Is Life After Death Possible?

03/18/2010 05:12 am 05:12:02 | Updated Nov 17, 2011

It was the 18th Century Irish philosopher, George Berkeley, who posed the question, "If a tree fell in the forest and there was no one there to hear it, would it make a sound?" The answer, of course, is, "No!" A closer look at this question of a tree falling in the forest may have bearing on the perennial question of whether there is life after death.

Electromagnetic radiation, pressure waves, molecules, and solid objects likely exist quite on their own apart from humans or other forms of life. However, color, sound, taste, smell, and touch certainly have no existence outside of an organism's interaction with stimuli in the world. Color cannot be perceived by a disembodied mind, because it is the eye and visual cortex of the brain that turns electromagnetic radiation into the colors of the rainbow. Similarly, it is the ear and the auditory cortex of the brain that transform pressure waves into sound. These qualities do not exist without the body's physiological mechanisms to create and perceive them. Thus, when a tree falls in the forest and there is no one there to hear it, it simply produces rushes of air and pressure waves as it falls. There is no sound.

The near death experience is often given as evidence of life after death. Let's overlook the fact that a person who has just "died" is probably the last person on earth whose judgment you should trust! In any case, the key word in this phenomenon is "near." Indeed, no one writes about the "truly dead" experience, because there is no one to write it. Nonetheless, near death experiences are taken as evidence of mind and life apart from the body after death.

I recently watched an episode of the The Larry King Show on CNN in which three prominent men, two well known physicians and an author, discussed mind, death, and the near-death experience. At one point, the author described a near-death experience that he believed served as iron-clad evidence of the existence of the mind apart from the brain, and that in turn proved that the mind can persist after the death of the brain. He reported a case in which a blind woman had a "near death" experience and was later able to relate the number of physicians in the operating room, the types of instruments used to revive her, and, most remarkably, the color of the drapes used in the operation. That a blind woman could suddenly see objects and color while "dead" must certainly be proof positive that her disembodied mind floated above the scene and collected all of this information before returning to her lifeless body. I, however, am skeptical.

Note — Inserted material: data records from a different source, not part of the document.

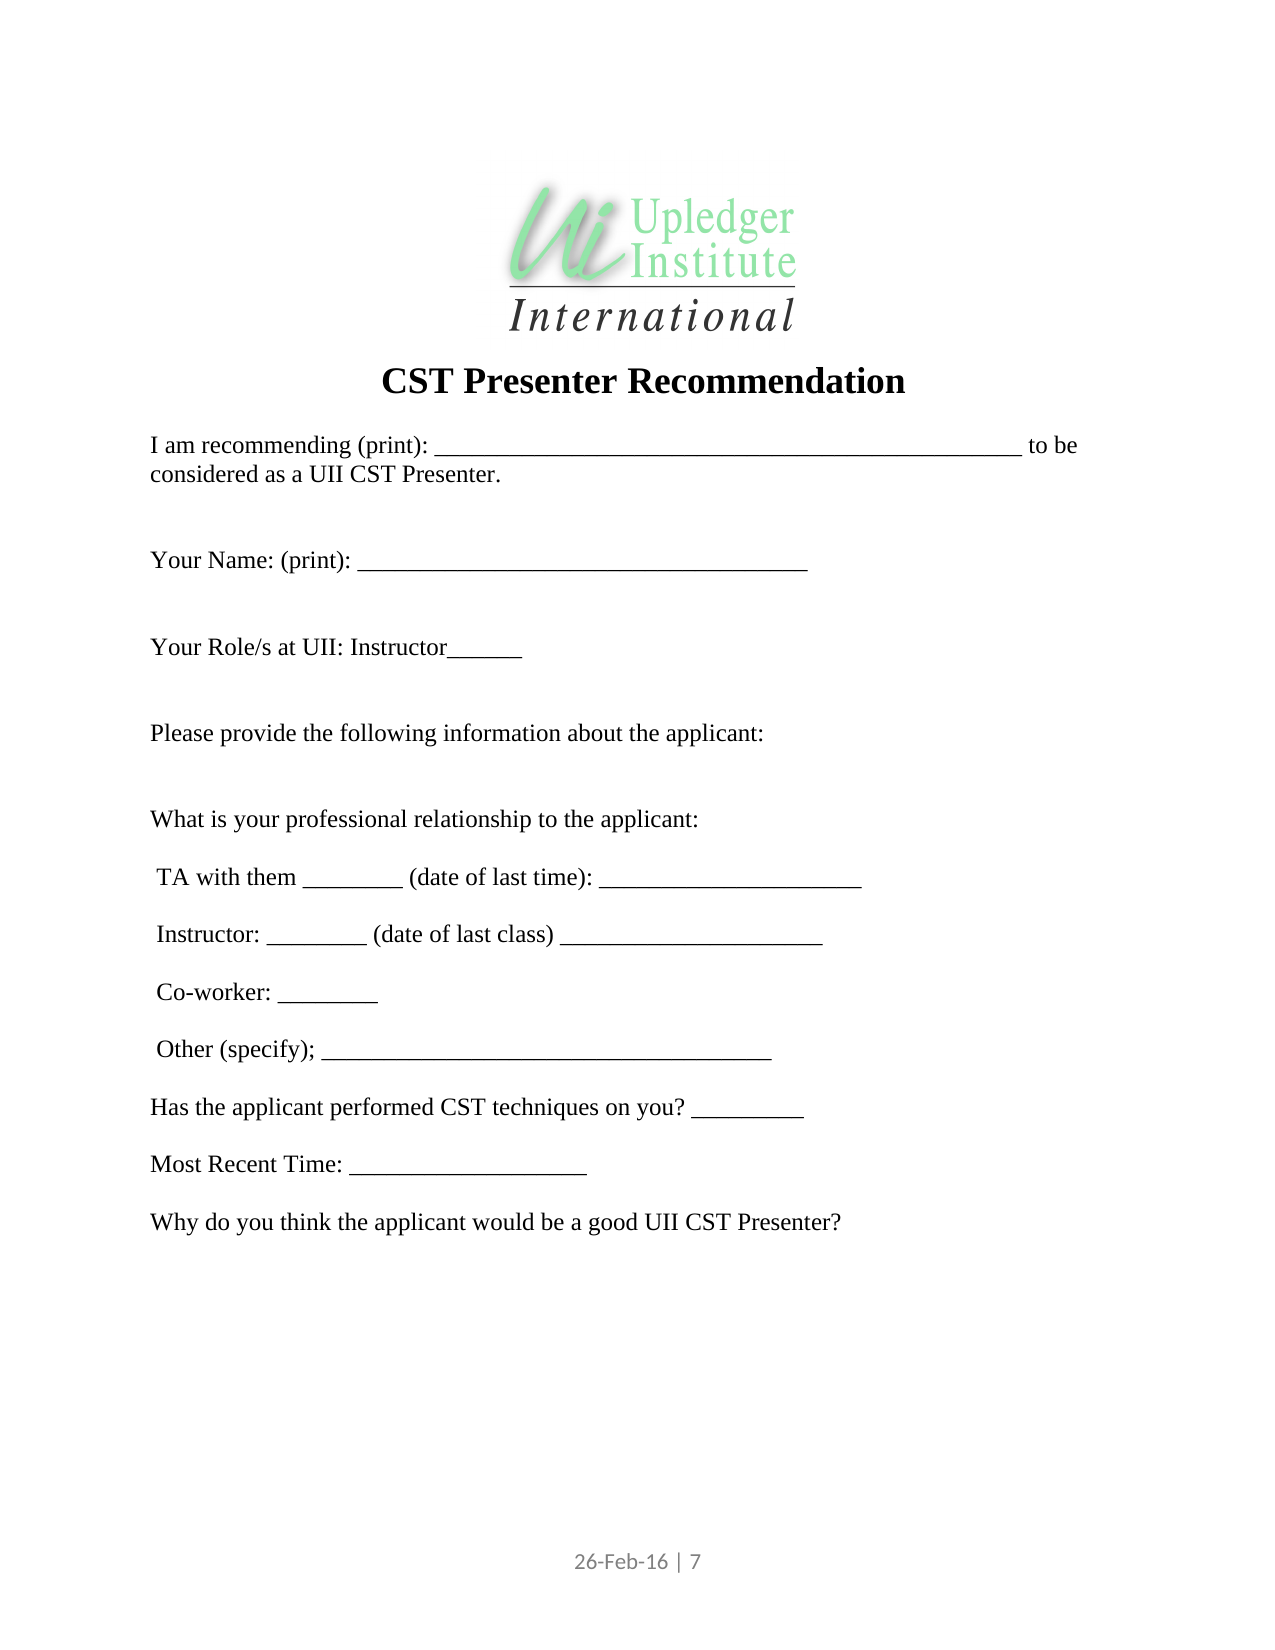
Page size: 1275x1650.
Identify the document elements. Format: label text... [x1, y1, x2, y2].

text I am recommending (print): _______________________________________________ to be considered as a UII CST Presenter. [150, 430, 1125, 488]
text Other (specify); ____________________________________ [150, 1034, 1125, 1063]
text Most Recent Time: ___________________ [150, 1149, 1125, 1178]
text Your Name: (print): ____________________________________ [150, 545, 1125, 574]
picture [475, 150, 800, 350]
text What is your professional relationship to the applicant: [150, 804, 1125, 833]
text Has the applicant performed CST techniques on you? _________ [150, 1092, 1125, 1120]
text Your Role/s at UII: Instructor______ [150, 632, 1125, 660]
text Please provide the following information about the applicant: [150, 718, 1125, 747]
text CST Presenter Recommendation [162, 358, 1125, 402]
text TA with them ________ (date of last time): _____________________ [150, 862, 1125, 890]
text Instructor: ________ (date of last class) _____________________ [150, 919, 1125, 948]
text Co-worker: ________ [150, 977, 1125, 1005]
text Why do you think the applicant would be a good UII CST Presenter? [150, 1207, 1125, 1235]
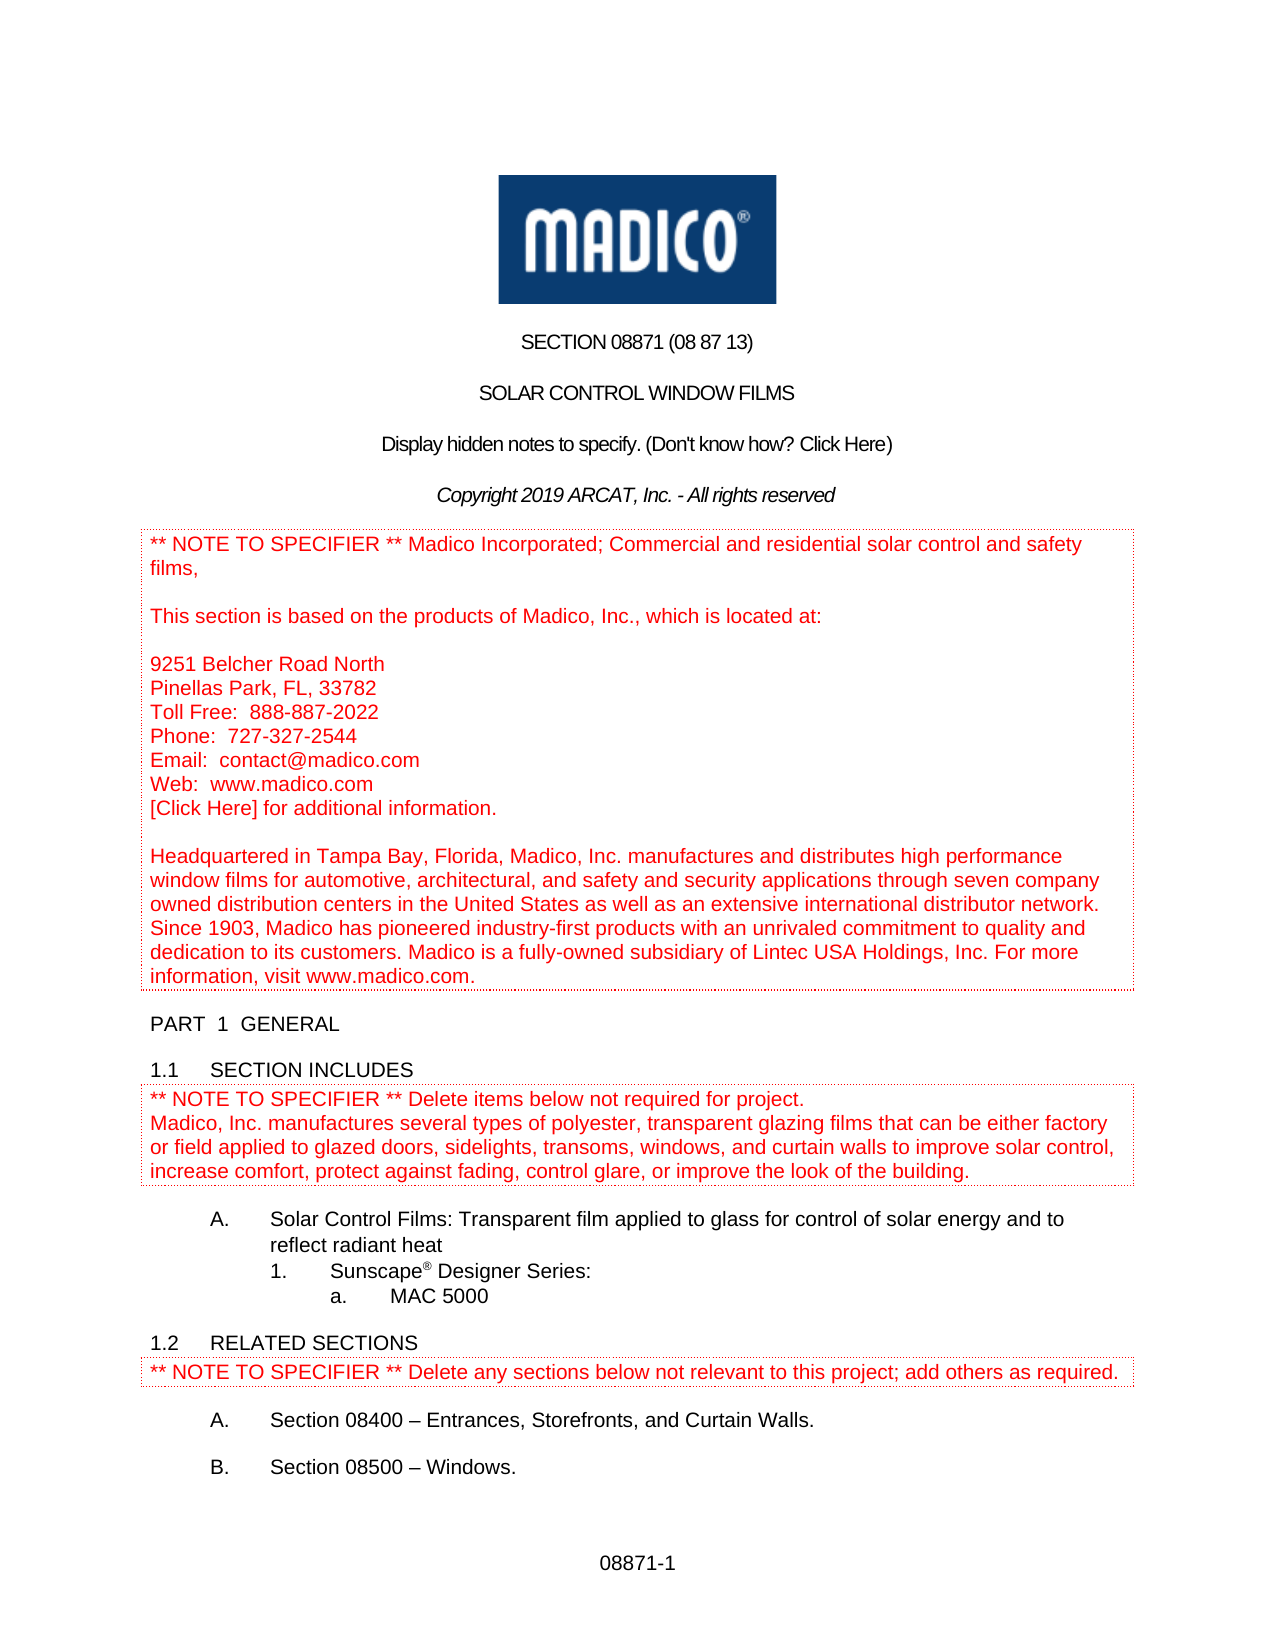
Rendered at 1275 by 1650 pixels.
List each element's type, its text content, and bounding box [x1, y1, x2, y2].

text Madico, Inc. manufactures several types of polyester, transparent glazing films that can be either factory or field applied to glazed doors, sidelights, transoms, windows, and curtain walls to improve solar control, increase comfort, protect against fading, control glare, or improve the look of the building. [141, 1108, 1134, 1186]
text Solar Control Films: Transparent film applied to glass for control of solar energy and to reflect radiant heat [210, 1207, 1125, 1257]
text ** NOTE TO SPECIFIER ** Delete any sections below not relevant to this project; add others as required. [141, 1357, 1134, 1387]
text GENERAL [150, 1011, 1125, 1035]
text Headquartered in Tampa Bay, Florida, Madico, Inc. manufactures and distributes high performance window films for automotive, architectural, and safety and security applications through seven company owned distribution centers in the United States as well as an extensive international distributor network. [150, 844, 1125, 912]
text RELATED SECTIONS [150, 1331, 1125, 1355]
text Section 08400 – Entrances, Storefronts, and Curtain Walls. [210, 1408, 1125, 1432]
text SECTION INCLUDES [150, 1058, 1125, 1082]
text This section is based on the products of Madico, Inc., which is located at: [150, 604, 1125, 628]
text Section 08500 – Windows. [210, 1454, 1125, 1478]
text [Click Here] for additional information. [150, 796, 1125, 820]
picture [498, 175, 777, 304]
text Email: contact@madico.com [150, 748, 1125, 772]
text 9251 Belcher Road North [150, 652, 1125, 676]
title SOLAR CONTROL WINDOW FILMS [150, 381, 1125, 405]
text ** NOTE TO SPECIFIER ** Madico Incorporated; Commercial and residential solar control and safety films, [141, 529, 1134, 580]
title Display hidden notes to specify. (Don't know how? Click Here) [150, 432, 1125, 456]
text MAC 5000 [330, 1284, 1125, 1308]
text Web: www.madico.com [150, 772, 1125, 796]
text Toll Free: 888-887-2022 [150, 700, 1125, 724]
text Pinellas Park, FL, 33782 [150, 676, 1125, 700]
text Since 1903, Madico has pioneered industry-first products with an unrivaled commitment to quality and dedication to its customers. Madico is a fully-owned subsidiary of Lintec USA Holdings, Inc. For more information, visit www.madico.com. [141, 912, 1134, 991]
text ** NOTE TO SPECIFIER ** Delete items below not required for project. [141, 1084, 1134, 1108]
text Phone: 727-327-2544 [150, 724, 1125, 748]
text Sunscape® Designer Series: [270, 1258, 1125, 1282]
title Copyright 2019 ARCAT, Inc. - All rights reserved [150, 482, 1125, 506]
title SECTION 08871 (08 87 13) [150, 330, 1125, 354]
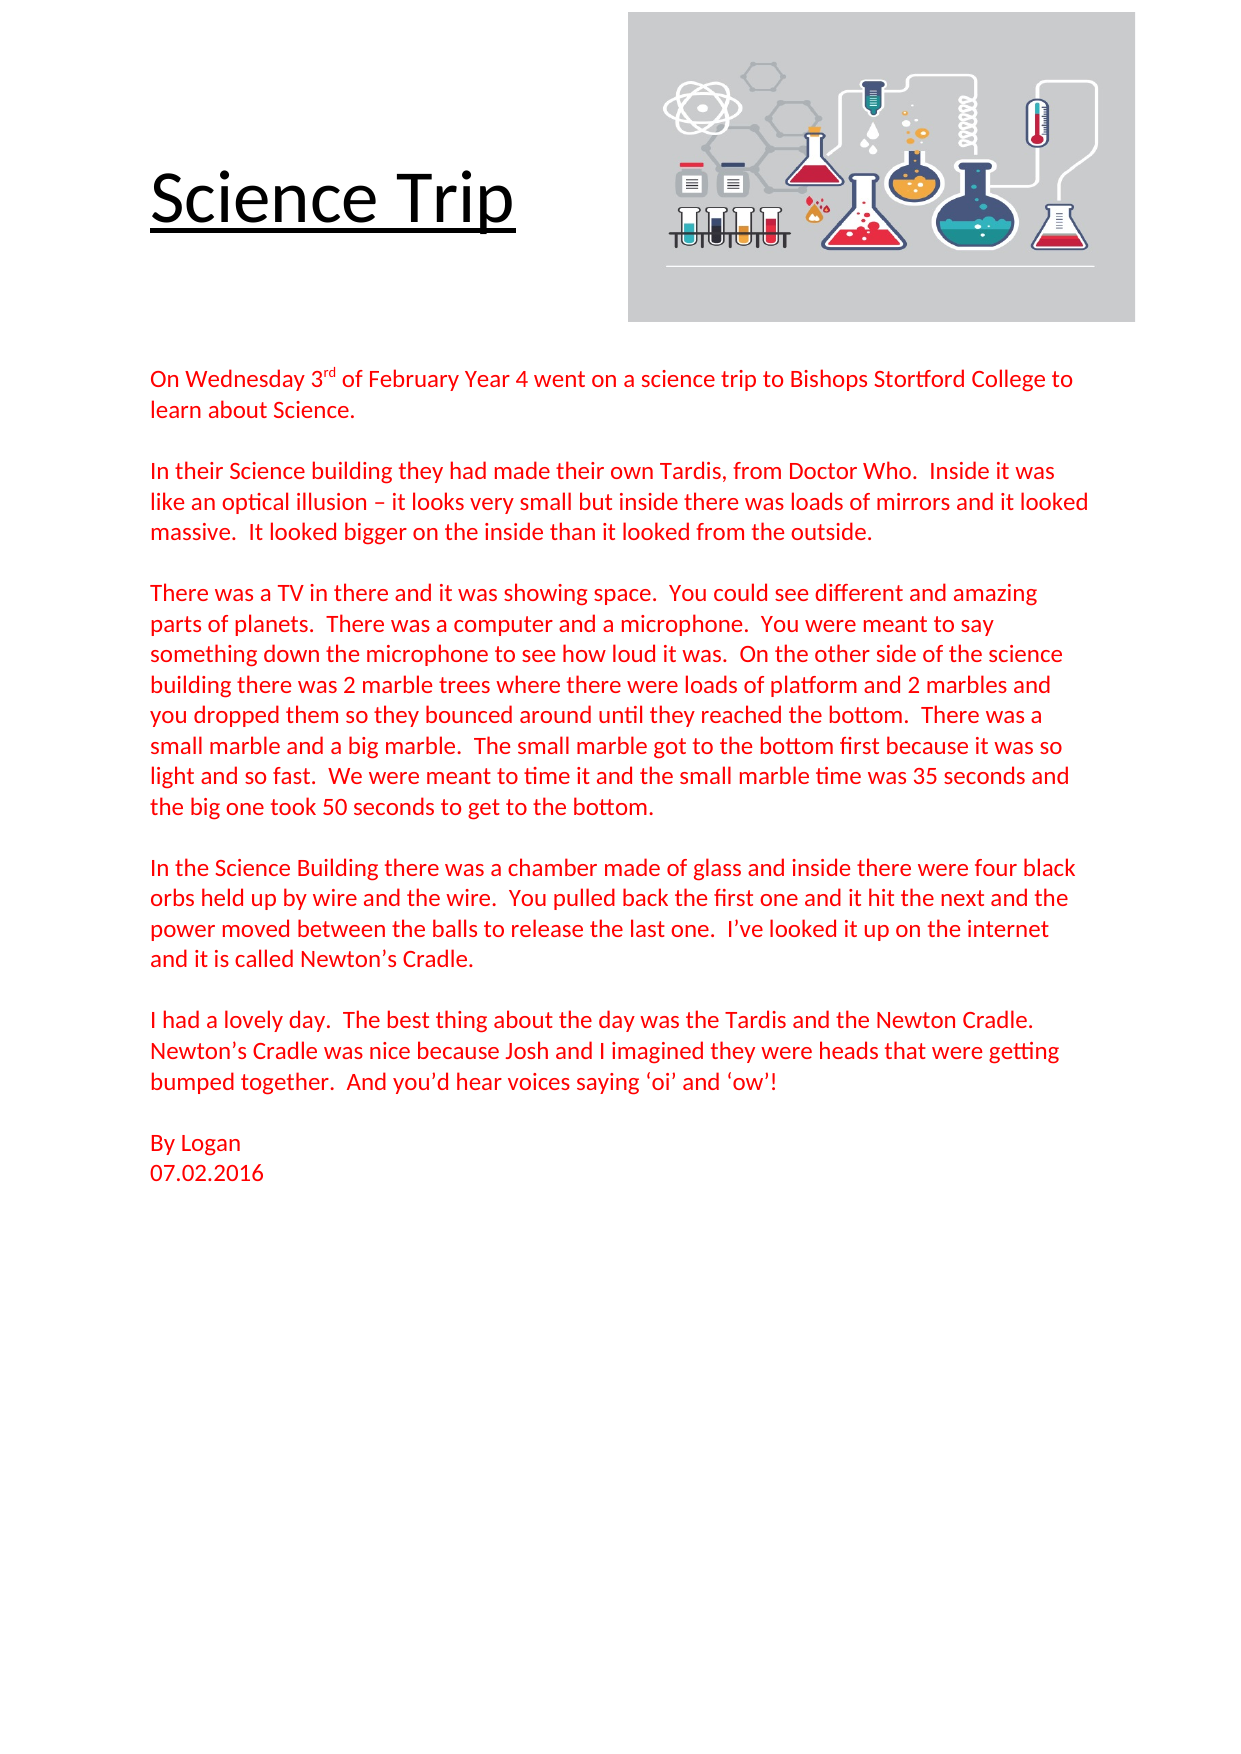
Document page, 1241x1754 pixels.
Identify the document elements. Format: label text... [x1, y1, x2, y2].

text There was a TV in there and it was showing space. You could see different and amazing parts of planets. There was a computer and a microphone. You were meant to say something down the microphone to see how loud it was. On the other side of the science building there was 2 marble trees where there were loads of platform and 2 marbles and you dropped them so they bounced around until they reached the bottom. There was a small marble and a big marble. The small marble got to the bottom first because it was so light and so fast. We were meant to time it and the small marble time was 35 seconds and the big one took 50 seconds to get to the bottom. [150, 577, 1090, 821]
text Science Trip [150, 150, 628, 242]
text In the Science Building there was a chamber made of glass and inside there were four black orbs held up by wire and the wire. You pulled back the first one and it hit the next and the power moved between the balls to release the last one. I’ve looked it up on the internet and it is called Newton’s Cradle. [150, 852, 1090, 974]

The problem is how a disembodied mind would perceive these things. First of all, anyone who needs glasses knows that without a proper lens, such as the eye has evolved through hundreds of millions of years to provide, light has no focus and images are merely blurs. Moreover, since color has no reality without the body's systems that convert electromagnetic frequencies into the neurophysiological patterns that we call red, blue, green, etc., the mind that supposedly floated above the operating table would have had no mechanism by which to see and recognize specific colors. No frequency of light has inherent redness or blueness. Ask anyone who is color blind.

We must also wonder by what means a disembodied mind would have recorded this information and stored it such that it could be retrieved in orderly fashion. Finally, we have that pesky Second Law of Thermodynamics with which to contend. The hawkers of fairytales are fond of resorting to terms from quantum mechanics and other arcane areas of physics to support, or perhaps to obscure, their contentions about the mind being eternal and living on after death. However, even if the mind is a phenomenon of quantum physics, a significant amount of energy is still required to maintain the information it contains after it floats away from the body. Even more energy would be needed if this mind remains active, continues to process new information, and seeks out other minds with which to interact and share this information. The brain, and I believe the mind, perceives, understands, and remembers with energy derived from the burning of ketones and sugar, and subsequent production of energy rich molecules of ATP. What form of energy would drive a disembodied mind, and in what way would this energy interact with it?

The mind is utterly dependent on the body for the acquisition of information about the environment. If one believes the blind woman's experience was true, and I don't, the only explanation is that her mind received information directly from the minds of the doctors and nurses still living around her. Unfortunately, there is extraordinarily little evidence of extrasensory perception, or the transfer of information from one mind to another. Now and then, a study will inexplicably show a difference between the ability of a "psychic" and a normal person in their abilities to pick up such "extrasensory" information. However, the information is always extremely vague, and just barely suggests that something "funny" may have happened. That is bound to happen with enough trials, and I suspect it is sheer luck. Of course, a mind freed from the body may be better at picking up the thoughts from the still living, though I can't imagine how or why that would be.

Perhaps we humans would be less willing to throw our lives away for crazy religious, political and military causes if we didn't believe in everlasting life. But this life can be painful, futile, and frightening, and no one can be blamed for wanting to believe that the mind continues on after the death of the brain. On the other hand, a very wise Zen Buddhist priest once told me that eternal life would be more difficult for us than death. I for one believe that the very last sound we hear is the falling of the Tree of Life.